* Data shown
* * * * * * *

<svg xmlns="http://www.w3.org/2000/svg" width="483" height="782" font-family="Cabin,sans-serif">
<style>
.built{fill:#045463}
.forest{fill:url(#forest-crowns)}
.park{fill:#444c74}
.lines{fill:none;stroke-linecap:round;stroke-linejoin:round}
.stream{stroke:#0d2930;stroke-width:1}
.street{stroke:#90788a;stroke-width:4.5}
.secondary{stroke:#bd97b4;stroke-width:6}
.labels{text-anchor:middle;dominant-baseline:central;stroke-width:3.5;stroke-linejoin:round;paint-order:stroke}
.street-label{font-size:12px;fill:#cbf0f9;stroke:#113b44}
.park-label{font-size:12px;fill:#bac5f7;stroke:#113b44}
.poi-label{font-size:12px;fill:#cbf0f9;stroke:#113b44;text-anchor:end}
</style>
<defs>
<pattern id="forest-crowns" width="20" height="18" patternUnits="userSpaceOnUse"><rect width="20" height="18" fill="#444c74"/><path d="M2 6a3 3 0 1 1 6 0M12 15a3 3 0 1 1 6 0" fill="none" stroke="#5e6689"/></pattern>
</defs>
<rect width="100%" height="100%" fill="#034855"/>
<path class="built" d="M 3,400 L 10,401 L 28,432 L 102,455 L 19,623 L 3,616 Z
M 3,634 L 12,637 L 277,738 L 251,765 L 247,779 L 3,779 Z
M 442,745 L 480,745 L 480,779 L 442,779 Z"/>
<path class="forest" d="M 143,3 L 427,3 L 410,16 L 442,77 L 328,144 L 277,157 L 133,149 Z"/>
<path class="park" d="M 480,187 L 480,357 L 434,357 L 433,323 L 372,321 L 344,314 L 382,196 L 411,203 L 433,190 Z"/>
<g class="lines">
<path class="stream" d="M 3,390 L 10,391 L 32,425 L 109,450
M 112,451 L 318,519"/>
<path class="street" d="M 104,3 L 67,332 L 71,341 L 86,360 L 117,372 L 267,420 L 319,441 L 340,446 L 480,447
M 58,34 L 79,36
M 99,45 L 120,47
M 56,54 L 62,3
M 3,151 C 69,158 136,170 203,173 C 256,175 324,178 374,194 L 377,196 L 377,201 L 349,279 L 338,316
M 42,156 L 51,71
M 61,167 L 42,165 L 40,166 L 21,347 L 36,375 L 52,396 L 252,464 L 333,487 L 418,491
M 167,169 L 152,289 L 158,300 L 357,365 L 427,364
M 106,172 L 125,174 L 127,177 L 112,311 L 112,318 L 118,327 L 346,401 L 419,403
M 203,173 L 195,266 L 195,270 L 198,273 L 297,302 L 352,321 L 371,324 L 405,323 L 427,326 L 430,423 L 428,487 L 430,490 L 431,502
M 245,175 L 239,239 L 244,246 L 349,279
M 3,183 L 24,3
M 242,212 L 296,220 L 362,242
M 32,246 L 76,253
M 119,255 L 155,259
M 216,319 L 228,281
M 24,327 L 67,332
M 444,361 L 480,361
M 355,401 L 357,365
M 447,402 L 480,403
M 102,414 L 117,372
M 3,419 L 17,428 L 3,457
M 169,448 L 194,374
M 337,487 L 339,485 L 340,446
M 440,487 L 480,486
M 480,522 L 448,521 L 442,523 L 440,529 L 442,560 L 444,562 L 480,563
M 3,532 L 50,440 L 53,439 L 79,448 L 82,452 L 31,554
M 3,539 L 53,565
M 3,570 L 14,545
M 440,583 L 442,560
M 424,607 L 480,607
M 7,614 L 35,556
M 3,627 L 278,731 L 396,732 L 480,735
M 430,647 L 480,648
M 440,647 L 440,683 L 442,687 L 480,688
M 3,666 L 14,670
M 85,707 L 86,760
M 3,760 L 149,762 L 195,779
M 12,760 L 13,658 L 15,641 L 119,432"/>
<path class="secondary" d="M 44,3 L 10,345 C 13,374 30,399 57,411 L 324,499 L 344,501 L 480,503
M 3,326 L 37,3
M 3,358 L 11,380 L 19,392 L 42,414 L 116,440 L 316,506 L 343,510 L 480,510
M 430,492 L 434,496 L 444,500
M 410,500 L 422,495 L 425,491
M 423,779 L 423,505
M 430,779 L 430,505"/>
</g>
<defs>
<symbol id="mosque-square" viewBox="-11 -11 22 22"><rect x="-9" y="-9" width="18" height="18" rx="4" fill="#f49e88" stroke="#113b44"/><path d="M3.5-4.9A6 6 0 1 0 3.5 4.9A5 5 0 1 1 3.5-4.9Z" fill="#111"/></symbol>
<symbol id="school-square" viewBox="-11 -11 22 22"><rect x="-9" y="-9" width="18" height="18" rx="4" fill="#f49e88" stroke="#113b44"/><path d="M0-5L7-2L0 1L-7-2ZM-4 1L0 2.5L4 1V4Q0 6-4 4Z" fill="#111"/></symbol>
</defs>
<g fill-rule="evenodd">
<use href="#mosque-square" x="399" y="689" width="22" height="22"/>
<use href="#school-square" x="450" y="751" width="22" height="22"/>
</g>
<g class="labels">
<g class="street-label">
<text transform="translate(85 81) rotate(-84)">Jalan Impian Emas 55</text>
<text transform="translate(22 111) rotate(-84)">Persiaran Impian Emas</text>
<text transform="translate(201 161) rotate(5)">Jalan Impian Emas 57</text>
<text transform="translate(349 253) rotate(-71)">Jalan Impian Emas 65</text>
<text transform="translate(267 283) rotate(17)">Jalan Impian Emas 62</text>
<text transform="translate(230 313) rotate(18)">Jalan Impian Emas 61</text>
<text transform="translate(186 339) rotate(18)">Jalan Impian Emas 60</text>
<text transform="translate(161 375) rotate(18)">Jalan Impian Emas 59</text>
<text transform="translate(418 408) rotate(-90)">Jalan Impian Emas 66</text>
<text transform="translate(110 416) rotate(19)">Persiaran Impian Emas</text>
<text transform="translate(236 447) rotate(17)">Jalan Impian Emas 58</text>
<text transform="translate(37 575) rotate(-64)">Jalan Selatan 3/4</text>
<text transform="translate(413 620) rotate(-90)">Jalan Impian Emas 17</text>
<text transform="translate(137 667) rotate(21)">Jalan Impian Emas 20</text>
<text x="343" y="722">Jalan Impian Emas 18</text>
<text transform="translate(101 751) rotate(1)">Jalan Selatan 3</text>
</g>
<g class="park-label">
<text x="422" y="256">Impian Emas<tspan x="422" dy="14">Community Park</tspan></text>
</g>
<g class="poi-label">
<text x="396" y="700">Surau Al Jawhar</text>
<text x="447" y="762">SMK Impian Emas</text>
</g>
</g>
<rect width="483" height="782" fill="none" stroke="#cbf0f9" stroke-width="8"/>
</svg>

* * * * * * *

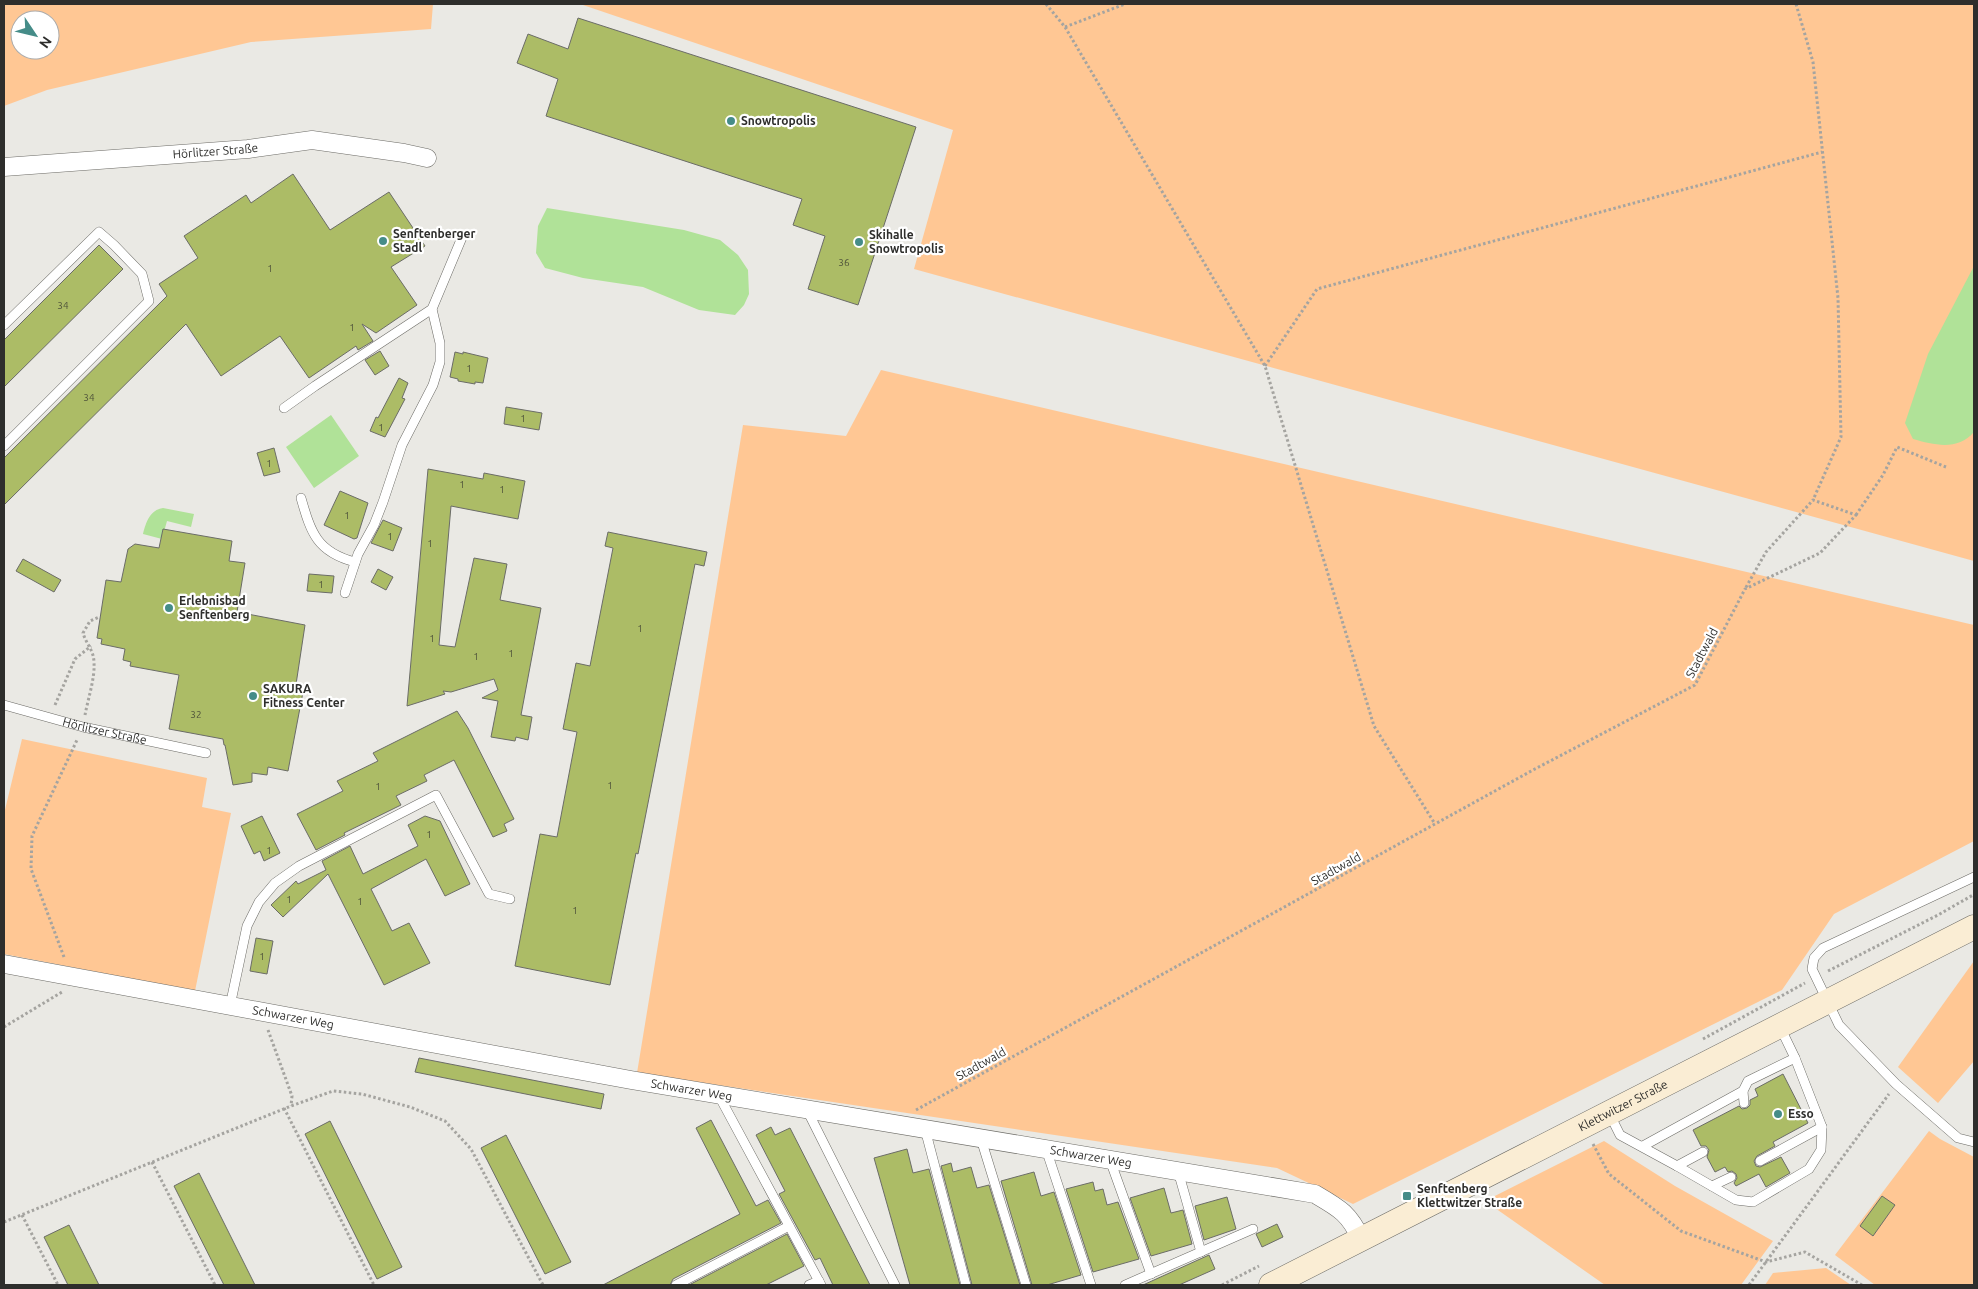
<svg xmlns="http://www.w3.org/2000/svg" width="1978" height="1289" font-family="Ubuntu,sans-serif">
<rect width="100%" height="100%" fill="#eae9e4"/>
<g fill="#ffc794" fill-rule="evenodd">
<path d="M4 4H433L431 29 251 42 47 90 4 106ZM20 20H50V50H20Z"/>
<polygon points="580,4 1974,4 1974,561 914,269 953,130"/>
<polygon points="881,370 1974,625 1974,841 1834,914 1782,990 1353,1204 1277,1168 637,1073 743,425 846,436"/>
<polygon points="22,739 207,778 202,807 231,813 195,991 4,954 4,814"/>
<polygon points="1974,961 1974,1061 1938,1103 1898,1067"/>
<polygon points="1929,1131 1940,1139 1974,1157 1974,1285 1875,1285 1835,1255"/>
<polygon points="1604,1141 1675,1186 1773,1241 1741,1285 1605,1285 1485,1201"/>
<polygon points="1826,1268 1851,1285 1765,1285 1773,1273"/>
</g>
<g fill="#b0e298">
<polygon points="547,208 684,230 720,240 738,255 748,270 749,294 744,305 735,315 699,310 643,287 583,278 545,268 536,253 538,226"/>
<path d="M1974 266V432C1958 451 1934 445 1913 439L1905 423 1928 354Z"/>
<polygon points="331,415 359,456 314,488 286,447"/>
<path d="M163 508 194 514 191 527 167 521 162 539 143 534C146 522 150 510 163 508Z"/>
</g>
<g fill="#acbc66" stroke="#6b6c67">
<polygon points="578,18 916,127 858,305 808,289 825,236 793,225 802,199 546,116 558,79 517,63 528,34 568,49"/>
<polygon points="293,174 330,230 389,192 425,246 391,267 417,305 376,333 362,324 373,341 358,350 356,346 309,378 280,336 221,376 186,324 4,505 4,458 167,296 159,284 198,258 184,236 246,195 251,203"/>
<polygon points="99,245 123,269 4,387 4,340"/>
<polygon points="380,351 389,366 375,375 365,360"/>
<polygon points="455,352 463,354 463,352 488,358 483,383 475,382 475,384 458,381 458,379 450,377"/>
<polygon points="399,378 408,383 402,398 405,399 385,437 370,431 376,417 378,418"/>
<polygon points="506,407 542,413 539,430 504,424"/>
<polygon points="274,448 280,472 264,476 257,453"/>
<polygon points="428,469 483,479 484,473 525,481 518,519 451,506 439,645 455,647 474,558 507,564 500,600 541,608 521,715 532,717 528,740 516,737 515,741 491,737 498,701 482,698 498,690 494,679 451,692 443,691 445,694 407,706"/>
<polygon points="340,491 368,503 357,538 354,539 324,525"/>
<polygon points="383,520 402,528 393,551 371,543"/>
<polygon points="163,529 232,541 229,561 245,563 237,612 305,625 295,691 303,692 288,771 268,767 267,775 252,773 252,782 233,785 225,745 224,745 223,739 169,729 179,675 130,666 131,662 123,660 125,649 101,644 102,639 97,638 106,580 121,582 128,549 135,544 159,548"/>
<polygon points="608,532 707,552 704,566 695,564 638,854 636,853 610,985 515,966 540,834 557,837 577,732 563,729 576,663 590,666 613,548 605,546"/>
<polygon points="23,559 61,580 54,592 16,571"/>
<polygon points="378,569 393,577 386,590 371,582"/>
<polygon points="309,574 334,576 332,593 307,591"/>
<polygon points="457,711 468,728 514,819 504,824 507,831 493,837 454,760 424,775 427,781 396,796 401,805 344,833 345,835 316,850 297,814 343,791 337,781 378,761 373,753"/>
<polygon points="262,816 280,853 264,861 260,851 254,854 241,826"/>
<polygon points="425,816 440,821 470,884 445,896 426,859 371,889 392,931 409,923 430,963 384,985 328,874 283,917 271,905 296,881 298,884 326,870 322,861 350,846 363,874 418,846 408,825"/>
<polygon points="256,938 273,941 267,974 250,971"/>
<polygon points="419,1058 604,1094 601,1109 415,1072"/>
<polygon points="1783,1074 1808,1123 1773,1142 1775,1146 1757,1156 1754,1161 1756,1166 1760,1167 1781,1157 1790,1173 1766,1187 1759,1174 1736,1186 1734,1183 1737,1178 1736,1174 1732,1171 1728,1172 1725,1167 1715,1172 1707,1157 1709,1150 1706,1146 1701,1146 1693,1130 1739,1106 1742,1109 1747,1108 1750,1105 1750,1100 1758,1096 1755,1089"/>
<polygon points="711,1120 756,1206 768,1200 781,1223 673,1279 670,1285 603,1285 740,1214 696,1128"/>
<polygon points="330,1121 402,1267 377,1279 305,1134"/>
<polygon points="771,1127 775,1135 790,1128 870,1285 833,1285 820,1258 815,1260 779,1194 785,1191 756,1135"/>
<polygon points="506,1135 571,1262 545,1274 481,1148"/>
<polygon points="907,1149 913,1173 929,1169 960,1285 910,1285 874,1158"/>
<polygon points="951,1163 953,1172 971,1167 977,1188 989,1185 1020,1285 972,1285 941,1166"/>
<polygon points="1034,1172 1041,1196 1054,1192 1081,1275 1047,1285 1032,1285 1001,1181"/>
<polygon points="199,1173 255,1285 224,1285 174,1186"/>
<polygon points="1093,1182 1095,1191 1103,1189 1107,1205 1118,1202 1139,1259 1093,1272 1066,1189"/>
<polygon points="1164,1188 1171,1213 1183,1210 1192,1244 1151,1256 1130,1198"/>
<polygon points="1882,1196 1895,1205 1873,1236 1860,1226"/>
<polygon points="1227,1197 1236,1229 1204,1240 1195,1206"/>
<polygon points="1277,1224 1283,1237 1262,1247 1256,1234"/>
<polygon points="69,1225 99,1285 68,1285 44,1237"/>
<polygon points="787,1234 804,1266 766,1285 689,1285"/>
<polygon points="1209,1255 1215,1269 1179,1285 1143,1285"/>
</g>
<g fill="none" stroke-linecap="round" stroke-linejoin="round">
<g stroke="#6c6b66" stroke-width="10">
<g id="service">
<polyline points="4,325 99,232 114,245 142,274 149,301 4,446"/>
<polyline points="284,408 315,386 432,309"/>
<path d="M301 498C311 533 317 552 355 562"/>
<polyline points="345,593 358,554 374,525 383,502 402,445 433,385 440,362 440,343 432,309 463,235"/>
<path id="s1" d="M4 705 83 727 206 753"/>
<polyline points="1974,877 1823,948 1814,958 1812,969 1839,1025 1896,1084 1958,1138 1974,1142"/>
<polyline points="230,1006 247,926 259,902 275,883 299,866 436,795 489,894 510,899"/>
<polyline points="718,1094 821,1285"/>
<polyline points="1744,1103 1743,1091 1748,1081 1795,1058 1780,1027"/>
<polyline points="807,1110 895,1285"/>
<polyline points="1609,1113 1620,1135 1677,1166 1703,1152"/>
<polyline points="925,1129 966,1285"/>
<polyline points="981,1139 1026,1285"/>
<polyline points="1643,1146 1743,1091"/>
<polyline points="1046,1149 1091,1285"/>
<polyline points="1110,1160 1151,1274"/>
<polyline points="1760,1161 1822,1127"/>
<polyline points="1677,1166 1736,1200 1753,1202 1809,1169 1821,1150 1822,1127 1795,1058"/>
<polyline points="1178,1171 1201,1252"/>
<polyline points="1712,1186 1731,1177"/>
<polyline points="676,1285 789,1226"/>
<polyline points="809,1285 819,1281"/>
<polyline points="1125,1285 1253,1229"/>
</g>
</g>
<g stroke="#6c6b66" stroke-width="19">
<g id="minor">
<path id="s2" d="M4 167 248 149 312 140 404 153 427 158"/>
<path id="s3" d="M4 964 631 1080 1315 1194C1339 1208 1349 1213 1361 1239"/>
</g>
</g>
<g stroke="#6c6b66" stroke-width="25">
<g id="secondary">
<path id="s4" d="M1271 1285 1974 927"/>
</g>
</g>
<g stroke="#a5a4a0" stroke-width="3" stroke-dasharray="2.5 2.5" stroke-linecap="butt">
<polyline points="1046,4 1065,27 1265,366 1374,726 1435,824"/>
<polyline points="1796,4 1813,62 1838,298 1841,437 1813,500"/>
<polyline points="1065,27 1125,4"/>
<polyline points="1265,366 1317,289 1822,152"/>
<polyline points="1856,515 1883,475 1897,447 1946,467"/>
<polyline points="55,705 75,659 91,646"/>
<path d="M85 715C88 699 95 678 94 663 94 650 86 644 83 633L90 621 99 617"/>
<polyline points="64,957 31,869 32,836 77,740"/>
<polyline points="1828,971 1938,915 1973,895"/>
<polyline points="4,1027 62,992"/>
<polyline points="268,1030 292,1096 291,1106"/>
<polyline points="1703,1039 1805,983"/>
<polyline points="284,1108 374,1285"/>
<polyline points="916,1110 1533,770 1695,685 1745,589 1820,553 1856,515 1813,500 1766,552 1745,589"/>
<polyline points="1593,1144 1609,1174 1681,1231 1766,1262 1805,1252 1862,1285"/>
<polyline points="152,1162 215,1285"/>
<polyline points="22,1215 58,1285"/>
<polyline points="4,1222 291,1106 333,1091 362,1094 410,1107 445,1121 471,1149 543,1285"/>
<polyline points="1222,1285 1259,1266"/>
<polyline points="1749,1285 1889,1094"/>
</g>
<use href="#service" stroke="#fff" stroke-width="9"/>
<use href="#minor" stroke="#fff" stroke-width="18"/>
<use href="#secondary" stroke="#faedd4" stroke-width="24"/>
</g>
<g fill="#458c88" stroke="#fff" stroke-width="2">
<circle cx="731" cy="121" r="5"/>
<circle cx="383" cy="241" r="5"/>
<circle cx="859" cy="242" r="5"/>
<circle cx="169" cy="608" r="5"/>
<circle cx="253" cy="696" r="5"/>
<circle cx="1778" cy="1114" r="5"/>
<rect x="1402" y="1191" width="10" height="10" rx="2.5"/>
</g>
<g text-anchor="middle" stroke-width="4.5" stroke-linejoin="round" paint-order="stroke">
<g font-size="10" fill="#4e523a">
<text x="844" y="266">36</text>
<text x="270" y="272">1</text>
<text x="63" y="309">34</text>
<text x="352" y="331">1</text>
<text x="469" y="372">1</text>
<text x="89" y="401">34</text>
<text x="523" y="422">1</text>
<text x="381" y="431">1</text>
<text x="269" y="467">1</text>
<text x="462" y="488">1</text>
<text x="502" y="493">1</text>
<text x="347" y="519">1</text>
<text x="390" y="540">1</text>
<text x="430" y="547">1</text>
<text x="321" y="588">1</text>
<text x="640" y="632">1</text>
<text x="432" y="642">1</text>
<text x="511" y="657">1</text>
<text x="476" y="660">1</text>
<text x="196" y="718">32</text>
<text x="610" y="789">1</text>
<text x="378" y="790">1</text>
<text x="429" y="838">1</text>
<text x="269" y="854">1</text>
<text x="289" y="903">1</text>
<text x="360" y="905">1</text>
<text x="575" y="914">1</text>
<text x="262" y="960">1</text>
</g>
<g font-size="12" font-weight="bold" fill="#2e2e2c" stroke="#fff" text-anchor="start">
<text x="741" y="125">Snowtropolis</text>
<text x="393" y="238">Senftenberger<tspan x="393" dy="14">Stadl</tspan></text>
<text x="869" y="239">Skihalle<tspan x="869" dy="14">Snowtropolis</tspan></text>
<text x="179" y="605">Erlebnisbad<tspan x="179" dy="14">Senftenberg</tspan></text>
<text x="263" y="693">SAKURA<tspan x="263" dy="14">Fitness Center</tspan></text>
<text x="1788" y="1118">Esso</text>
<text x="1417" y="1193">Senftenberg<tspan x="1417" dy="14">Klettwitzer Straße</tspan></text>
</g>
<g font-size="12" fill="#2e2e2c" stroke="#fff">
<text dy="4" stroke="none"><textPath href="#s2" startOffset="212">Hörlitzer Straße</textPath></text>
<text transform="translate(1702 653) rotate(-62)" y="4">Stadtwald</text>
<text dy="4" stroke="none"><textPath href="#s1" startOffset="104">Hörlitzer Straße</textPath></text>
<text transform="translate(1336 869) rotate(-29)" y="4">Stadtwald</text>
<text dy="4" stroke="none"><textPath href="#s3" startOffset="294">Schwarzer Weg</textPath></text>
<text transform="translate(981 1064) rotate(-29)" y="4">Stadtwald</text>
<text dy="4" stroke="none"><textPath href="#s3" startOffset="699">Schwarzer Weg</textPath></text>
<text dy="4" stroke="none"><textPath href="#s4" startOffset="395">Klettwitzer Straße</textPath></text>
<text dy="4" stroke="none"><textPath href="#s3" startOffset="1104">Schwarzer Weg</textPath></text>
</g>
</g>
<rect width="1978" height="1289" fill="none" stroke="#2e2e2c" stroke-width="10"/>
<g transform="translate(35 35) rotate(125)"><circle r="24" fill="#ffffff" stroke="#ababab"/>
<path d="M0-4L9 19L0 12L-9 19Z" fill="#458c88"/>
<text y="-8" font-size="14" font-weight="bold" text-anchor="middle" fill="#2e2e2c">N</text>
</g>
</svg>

* * * * * * *

* Your instructions
In the entries above, locate every line with the word "lines" and copy it.

* Answer to the exercise
.lines{fill:none;stroke-linecap:round;stroke-linejoin:round}
<g class="lines">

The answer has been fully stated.